Per tutta la mia vita da adulto mi ero dedicato in vari modi a realizzare quello che mi sembrava essere l’obiettivo che Dio aveva per me. In precedenza mi sembrava di avere un’idea piuttosto chiara di cosa fosse, ma ora non ne ero più sicuro. Mi ero preparato a fare grandi cose, ma ora sembrava tutto un sogno irrealizzabile.

Mentre riflettevo sulla mia vita e su quella degli altri, mi resi conto che ci sono persone che la maggior parte di noi definirebbe grandi — non necessariamente perché approviamo quello che hanno detto o fatto, ma perché hanno avuto un grande impatto: in qualche maniera la loro vita e le loro realizzazioni erano grandi.
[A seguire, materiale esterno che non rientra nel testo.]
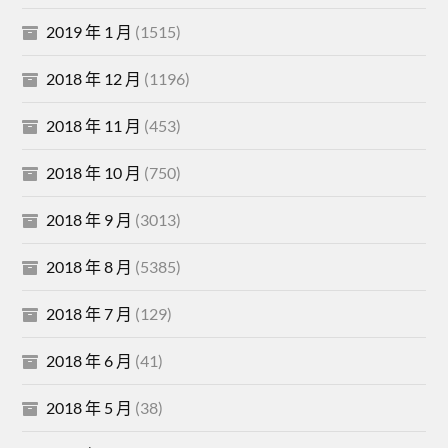
2019 年 1 月
(1515)
2018 年 12 月
(1196)
2018 年 11 月
(453)
2018 年 10 月
(750)
2018 年 9 月
(3013)
2018 年 8 月
(5385)
2018 年 7 月
(129)
2018 年 6 月
(41)
2018 年 5 月
(38)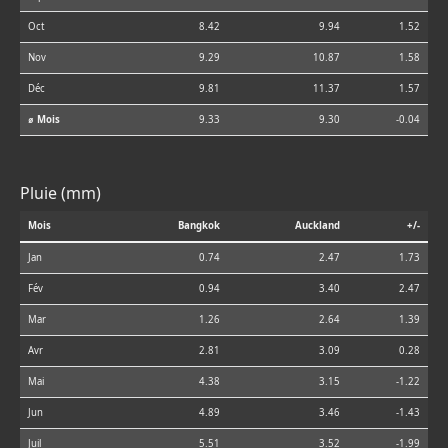
Oct
8.42
9.94
1.52
Nov
9.29
10.87
1.58
Déc
9.81
11.37
1.57
⌀ Mois
9.33
9.30
-0.04
Pluie (mm)
Mois
Bangkok
Auckland
+/-
Jan
0.74
2.47
1.73
Fév
0.94
3.40
2.47
Mar
1.26
2.64
1.39
Avr
2.81
3.09
0.28
Mai
4.38
3.15
-1.22
Jun
4.89
3.46
-1.43
Juil
5.51
3.52
-1.99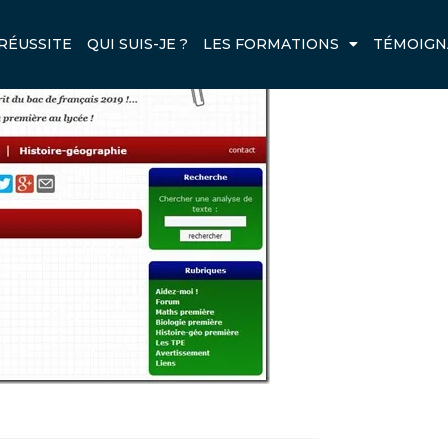
IS-SUR-LE-WEB_THUMB.JPG
RÉUSSITE
QUI SUIS-JE ?
LES FORMATIONS
TÉMOIGN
Ma queste relativamente poche persone erano le uniche ad aver adempiuto il loro destino? Anzi, esiste una cosa che si può chiamare destino? Le nostre vite dovrebbero trovare adempimento in se stesse? Dovremmo ritrovarci soddisfatti alla fine di tutto? È quello il vero significato delle cose? Oppure c’è in ballo qualcos’altro?

San Paolo scrisse: «Se noi speriamo in Cristo solo in questa vita, noi siamo i più miserabili di tutti gli uomini».[1 Corinzi 15,19 .] Meditando su questo versetto in passato, l’avevo visto dalla prospettiva di Paolo, che viveva nel primo secolo. Sappiamo tutti che i cristiani a cui Paolo scriveva erano oggetto di grandi persecuzioni. Lui voleva incoraggiarli col pensiero che la loro breve vita non era il punto finale della storia.
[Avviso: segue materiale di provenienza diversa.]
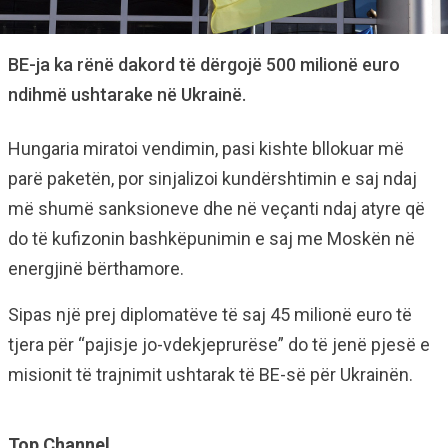
BE-ja ka rënë dakord të dërgojë 500 milionë euro
ndihmë ushtarake në Ukrainë.
Hungaria miratoi vendimin, pasi kishte bllokuar më
parë paketën, por sinjalizoi kundërshtimin e saj ndaj
më shumë sanksioneve dhe në veçanti ndaj atyre që
do të kufizonin bashkëpunimin e saj me Moskën në
energjinë bërthamore.
Sipas një prej diplomatëve të saj 45 milionë euro të
tjera për “pajisje jo-vdekjeprurëse” do të jenë pjesë e
misionit të trajnimit ushtarak të BE-së për Ukrainën.
Top Channel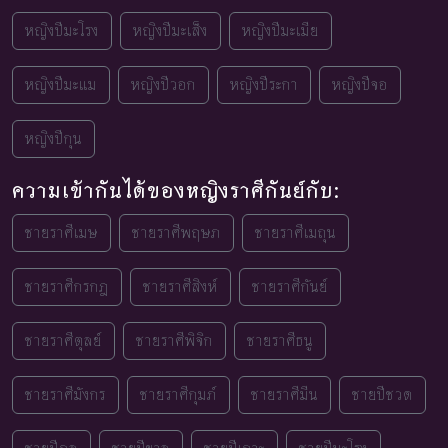
หญิงปีมะโรง
หญิงปีมะเส็ง
หญิงปีมะเมีย
หญิงปีมะแม
หญิงปีวอก
หญิงปีระกา
หญิงปีจอ
หญิงปีกุน
ความเข้ากันได้ของหญิงราศีกันย์กับ:
ชายราศีเมษ
ชายราศีพฤษภ
ชายราศีเมถุน
ชายราศีกรกฎ
ชายราศีสิงห์
ชายราศีกันย์
ชายราศีตุลย์
ชายราศีพิจิก
ชายราศีธนู
ชายราศีมังกร
ชายราศีกุมภ์
ชายราศีมีน
ชายปีชวด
La vita è spesso paragonata a una scuola. Mi ricordo di aver brontolato con molti miei compagni di classe per essere bloccati in una scuola mentre non volevamo altro che proseguire con la nostro vita. Sembrava che saremmo rimasti lì dentro per sempre, con i professori che cercavano di infilarci sempre più cose nella testa, ma in realtà la scuola non era destinata a essere l’apice della nostra vita. Non era il nostro destino. Era soltanto un campo d’addestramento, un’opportunità per guadagnare conoscenze e abilità che ci sarebbero servire in seguito.

Ora credo che il nostro punto culminante non sia in questa scuola che chiamiamo vita. Questo è solo un punto intermedio. Sì, dobbiamo trarne il massimo profitto, ma non dobbiamo preoccuparci di aver mancato il nostro destino, se tutto quello che possiamo mostrare è qualche cicatrice e un po’ di saggezza acquisita attraverso le difficoltà.
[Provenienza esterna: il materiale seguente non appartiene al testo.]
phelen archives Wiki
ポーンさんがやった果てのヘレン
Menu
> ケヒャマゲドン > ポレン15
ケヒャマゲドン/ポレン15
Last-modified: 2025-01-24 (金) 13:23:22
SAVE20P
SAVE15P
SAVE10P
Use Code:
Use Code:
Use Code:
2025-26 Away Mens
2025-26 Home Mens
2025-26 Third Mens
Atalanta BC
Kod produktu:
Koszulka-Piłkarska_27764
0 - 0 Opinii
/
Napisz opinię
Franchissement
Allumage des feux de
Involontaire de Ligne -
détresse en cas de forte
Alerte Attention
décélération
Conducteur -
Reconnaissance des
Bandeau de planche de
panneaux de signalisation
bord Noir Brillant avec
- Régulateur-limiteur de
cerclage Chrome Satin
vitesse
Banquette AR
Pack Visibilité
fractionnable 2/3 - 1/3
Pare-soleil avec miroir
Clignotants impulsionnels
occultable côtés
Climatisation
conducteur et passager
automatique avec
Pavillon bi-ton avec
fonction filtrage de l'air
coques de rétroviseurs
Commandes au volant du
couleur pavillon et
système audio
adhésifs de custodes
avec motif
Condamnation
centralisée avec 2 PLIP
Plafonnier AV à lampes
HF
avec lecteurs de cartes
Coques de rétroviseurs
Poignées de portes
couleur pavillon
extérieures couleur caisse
Allora, che cosa dobbiamo effettivamente realizzare qui? Che cosa vuole da noi Dio, o che cosa si aspetta da noi in questa vita? Qual è il nostro scopo? Ecco che cosa ha detto Salomone: «Questa dunque è la conclusione di tutto il discorso: rispetta Dio e osserva i suoi comandamenti. Ed è tutto quel che serve all’uomo».[Ecclesiaste 12,13 .]

Siamo tutti opere in corso, ma se riusciamo a guardarci nello specchio e dire onestamente che stiamo cercando di vivere in quel modo, allora stiamo facendo il nostro dovere. È l’adempimento del nostro destino. E questo è lo scopo di tutto.